• **Texte extrait**:
Il est vrai, explique le franc-maçon Jean-André Faucher, que la Troisième République est née dans les loges maçonniques à partir de 1865. Tout naturellement, le 4 septembre 6 porta au pouvoir des francs-maçons : Jules Simon, Ernest Picard, Jules Favre, Adolphe Crémieux, Emmanuel Arago.
Jules Ferry, qui ne l’était pas encore, devait être initié en 1875 par la loge « La clémente amitié ».
Les présidents de la République Jules Grévy, Félix Faure, Sadi Carnot, Paul Doumer, Gaston Doumergue ; les présidents du conseil Léon Gambetta, Maurice Rouvier, Pierre Tirard, Charles Floquet, Jules Méline, Emile Combes, René Viviani, Camille Chautemps furent des maçons. De même que le ministre Delcassé, le père de l’Entente cordiale.
On put dire alors que la maçonnerie était devenue la chambre de réflexion de la République (7).

L. et T. : En tête de la réédition de 1972, Léon de Poncins écrivait que « les nouvelles méthodes de pénétration insidieuse lui permettent d’infiltrer l’Eglise où elle trouve de puissants appuis dans les milieux progressistes (…) » On peut donc dire, sans exagération, que le progressisme qui ébranle profondément l’Eglise catholique depuis le Concile Vatican II est un produit de l’influence philosophique de la maçonnerie sur l’Eglise. A votre avis, il n’y a aucune équivoque sur ce point. Pouvez-vous nous donner quelques exemples des nouvelles orientations actuelles dictées par l’esprit maçonnique ?

A. de L. : Citons à ce titre la brochure de Carlo Alberto Agnoli « La maçonnerie à la conquête de l’Eglise » publiée en 1997 par les Publications du Courrier de Rome.
L’auteur montre que les listes de prélats francs-maçons diffusées à Rome et en France dans les années 1976-1978 n’ont pas à être « éliminées comme absolument non fiables », mais possèdent une certaine « fiabilité générale »
Il analyse les listes de 1978 et 1976 (liste Pecorelli du 12 septembre 1978 ; liste de la revue Panorama du 10 août 1976 ; liste de la revue française Introibo de juillet 1976) ; il apporte à leur sujet des preuves de crédibilité tirées de faits, de recoupements, d’études et de prises de position postérieurs à 1978.

• **Enregistrements fournis**:
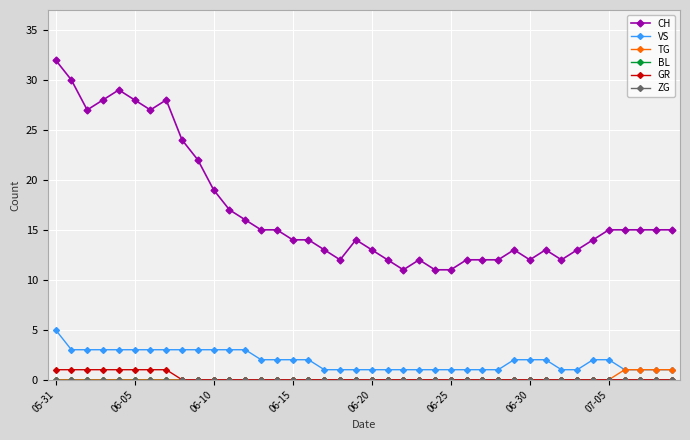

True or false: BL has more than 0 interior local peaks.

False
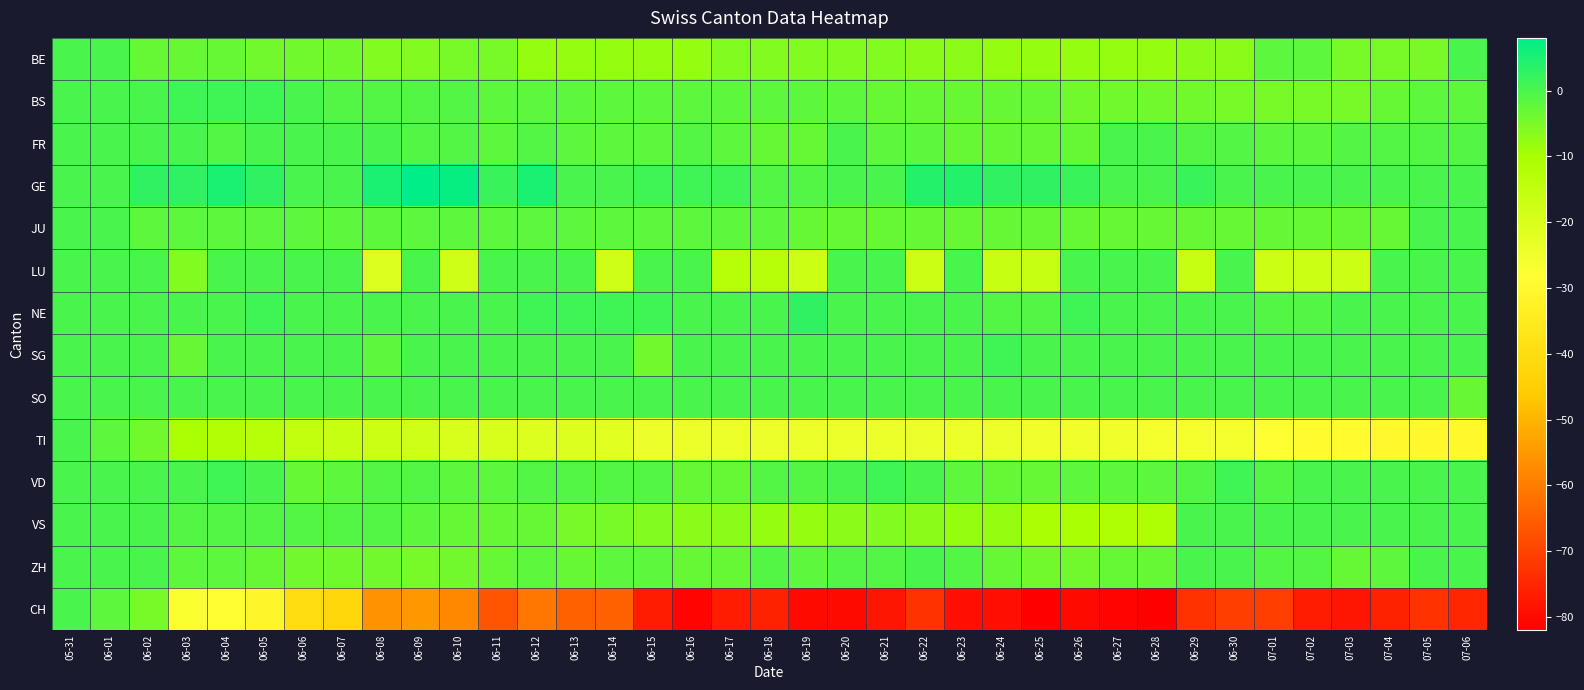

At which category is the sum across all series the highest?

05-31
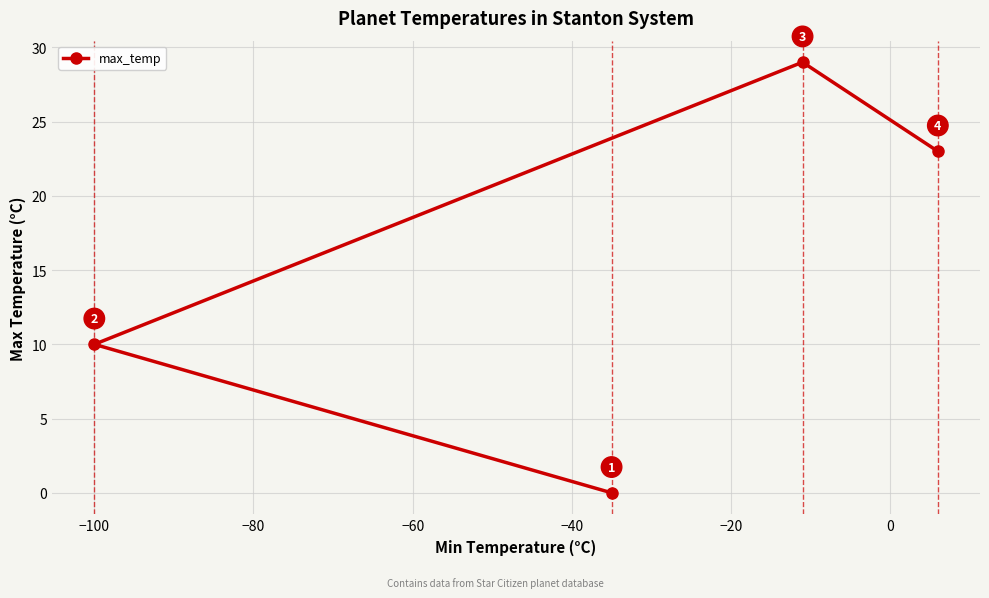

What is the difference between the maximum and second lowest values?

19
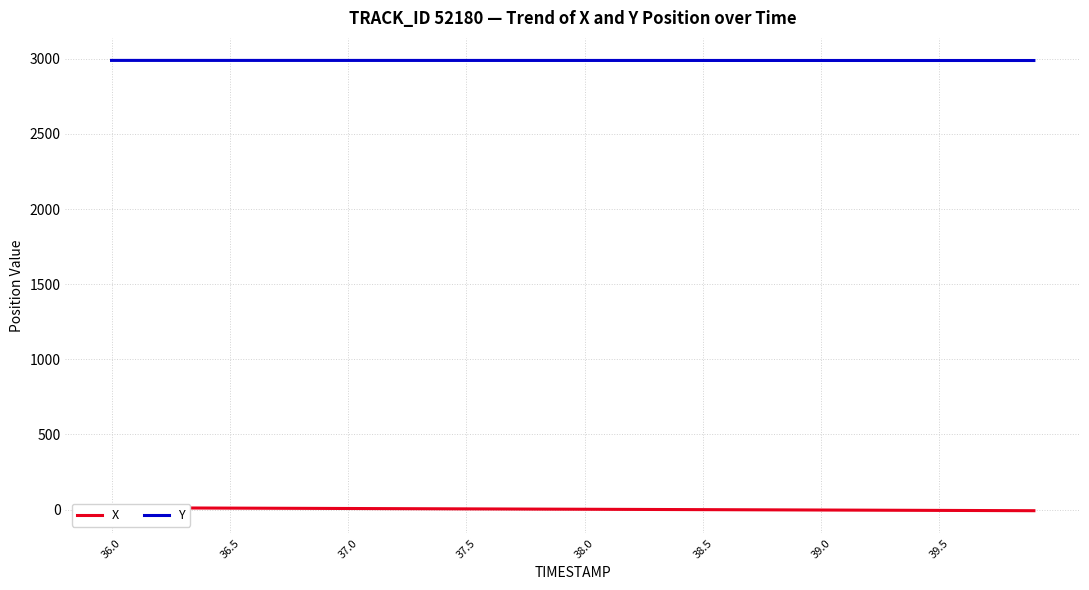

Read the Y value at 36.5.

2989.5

• **Consigne 1**:
Relevez dans le texte extrait tous les présidents de la République qui y sont cités comme maçons.
• **Consigne 2**:
Réécrivez l'ensemble des enregistrements en remplaçant « category » par « label », sans rien modifier d'autre, et n'y reproduisez pas les images.
Le texte extrait et les enregistrements n'ont aucun lien entre eux.

• **Corrigé 1**:
Jules Grévy, Félix Faure, Sadi Carnot, Paul Doumer, Gaston Doumergue

• **Corrigé 2**:
True or false: BL has more than 0 interior local peaks.

False

At which label is the sum across all series the highest?

05-31

What is the difference between the maximum and second lowest values?

19

Read the Y value at 36.5.

2989.5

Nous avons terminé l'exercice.